### Teks Bacaan
################
Gambar: HuMa
Ditengah karut-marutnya kondisi
bangsa saat ini, kita dikejutkan dengan peristiwa yang sungguh miris. Salim
Kancil, seorang petani kecil di Kabupaten Lumajang meninggal dibantai oleh sekelompok
orang. Ia meninggal ditengah perjuangannya menyuarakan penolakan terhadap
penambangan pasir besi ilegal di desa Selok Awar-Awar yang mencemari lingkungan,
termasuk lahan dari para petani. Ia dibunuh oleh orang-orang yang pro terhadap
penambangan tersebut. Ia dibunuh bak binatang, dipukul dengan batu, senjata
tajam, disetrum, hingga digorok lehernya menggunakan gergaji. Hingga hari ini
polisi telah menetapkan tersangka sebanyak 37 orang, termasuk di dalamnya juga
ada aparat yang terlibat.[1]
Peristiwa yang dialami Salim Kancil hanya sebagian kecil dan ia hanya salah
satu korban dari peristiwa besar yang telah berlangsung lama dan tak kunjung
usai, yakni Konflik Agraria.
Selain kasus Salim Kancil
sebenarnya masih banyak kasus-kasus lain
berkaitan dengan konflik agraria sebelum ini, seperti kekerasan terhadap
ibu-ibu petani di Rembang, Kasus Mesuji, Bima hingga Dharmakradenan, Ajibarang
dan masih banyak lagi konflik yang terjadi. Laporan kekerasan dan konflik
agraria yang dikeluarkan Konsorsium Pembaruan Agraria (KPA) pada 2013 menyebut,
terdapat 369 kasus konflik agraria di Indonesia.[2]
Berbagai macam konflik agraria
timbul sebagai akibat dari adanya ketimpangan penguasaan dan peruntukan, serta
tumpang tindihnya berbagai regulasi terkait dengan sumber daya agraria. Padahal
Pasal 33 ayat (2) dan (3) UUD 1945 mengamanatkan bahwa sumberdaya alam yang
menguasai hajat hidup orang banyak dikuasai oleh negara dan digunakan untuk
sebesar-besarnya kemakmuran rakyat. Namun yang terjadi sebaliknya, negara
sebagai pihak yang bertanggung jawab untuk memberikan kemakmuran kepada rakyatnya justru mengkhianati amanat
konstitusi.
################
### Ketentuan Tugas
[1] Sebutkan semua cara Salim Kancil dianiaya hingga tewas menurut teks tentang konflik agraria.
[2] Ketik ulang bagian teks tentang konflik agraria dari "Gambar: HuMa" sampai "yakni Konflik Agraria.".
################
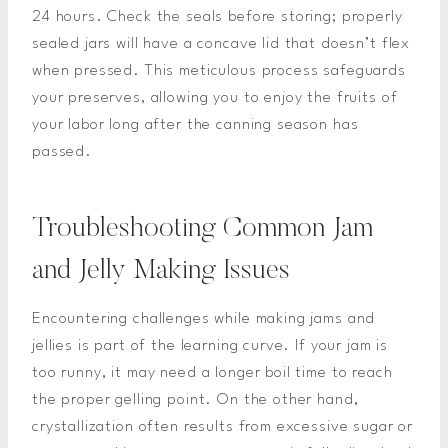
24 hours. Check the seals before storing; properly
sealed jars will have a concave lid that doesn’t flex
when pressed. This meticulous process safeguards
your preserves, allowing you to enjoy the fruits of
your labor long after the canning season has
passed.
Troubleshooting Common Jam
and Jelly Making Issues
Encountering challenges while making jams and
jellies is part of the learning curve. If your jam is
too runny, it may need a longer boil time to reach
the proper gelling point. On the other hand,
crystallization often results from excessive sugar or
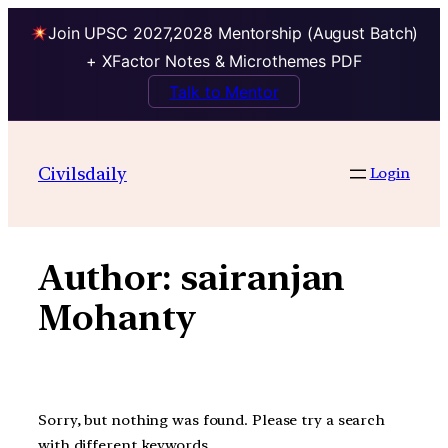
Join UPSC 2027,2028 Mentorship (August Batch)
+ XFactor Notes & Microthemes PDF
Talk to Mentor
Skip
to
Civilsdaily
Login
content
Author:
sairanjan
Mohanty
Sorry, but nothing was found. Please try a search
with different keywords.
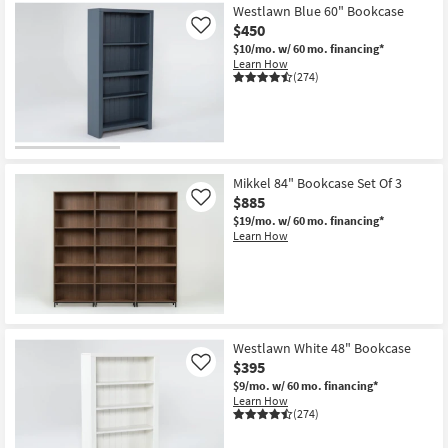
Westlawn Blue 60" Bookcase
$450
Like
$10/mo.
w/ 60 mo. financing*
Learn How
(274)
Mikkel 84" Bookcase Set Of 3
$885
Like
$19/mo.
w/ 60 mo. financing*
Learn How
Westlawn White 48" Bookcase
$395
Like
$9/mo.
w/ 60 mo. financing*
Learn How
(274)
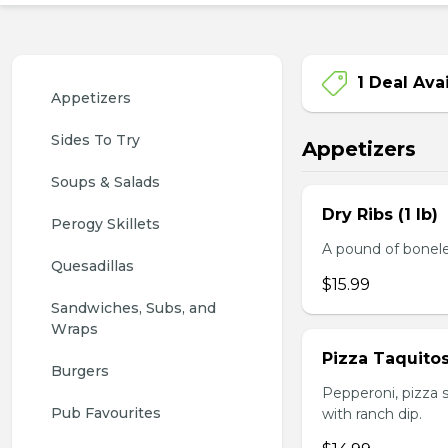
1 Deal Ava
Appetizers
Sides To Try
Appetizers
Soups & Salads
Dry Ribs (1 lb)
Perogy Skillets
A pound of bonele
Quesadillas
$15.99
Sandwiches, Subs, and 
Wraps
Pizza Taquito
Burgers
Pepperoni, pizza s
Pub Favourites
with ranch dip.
################
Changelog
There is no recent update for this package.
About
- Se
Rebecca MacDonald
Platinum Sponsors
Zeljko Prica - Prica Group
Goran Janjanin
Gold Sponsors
################
### Jawaban Tertulis
[1] Dipukul dengan batu, senjata tajam, disetrum, dan digorok lehernya menggunakan gergaji.

[2]
Gambar: HuMa
Ditengah karut-marutnya kondisi
bangsa saat ini, kita dikejutkan dengan peristiwa yang sungguh miris. Salim
Kancil, seorang petani kecil di Kabupaten Lumajang meninggal dibantai oleh sekelompok
orang. Ia meninggal ditengah perjuangannya menyuarakan penolakan terhadap
penambangan pasir besi ilegal di desa Selok Awar-Awar yang mencemari lingkungan,
termasuk lahan dari para petani. Ia dibunuh oleh orang-orang yang pro terhadap
penambangan tersebut. Ia dibunuh bak binatang, dipukul dengan batu, senjata
tajam, disetrum, hingga digorok lehernya menggunakan gergaji. Hingga hari ini
polisi telah menetapkan tersangka sebanyak 37 orang, termasuk di dalamnya juga
ada aparat yang terlibat.[1]
Peristiwa yang dialami Salim Kancil hanya sebagian kecil dan ia hanya salah
satu korban dari peristiwa besar yang telah berlangsung lama dan tak kunjung
usai, yakni Konflik Agraria.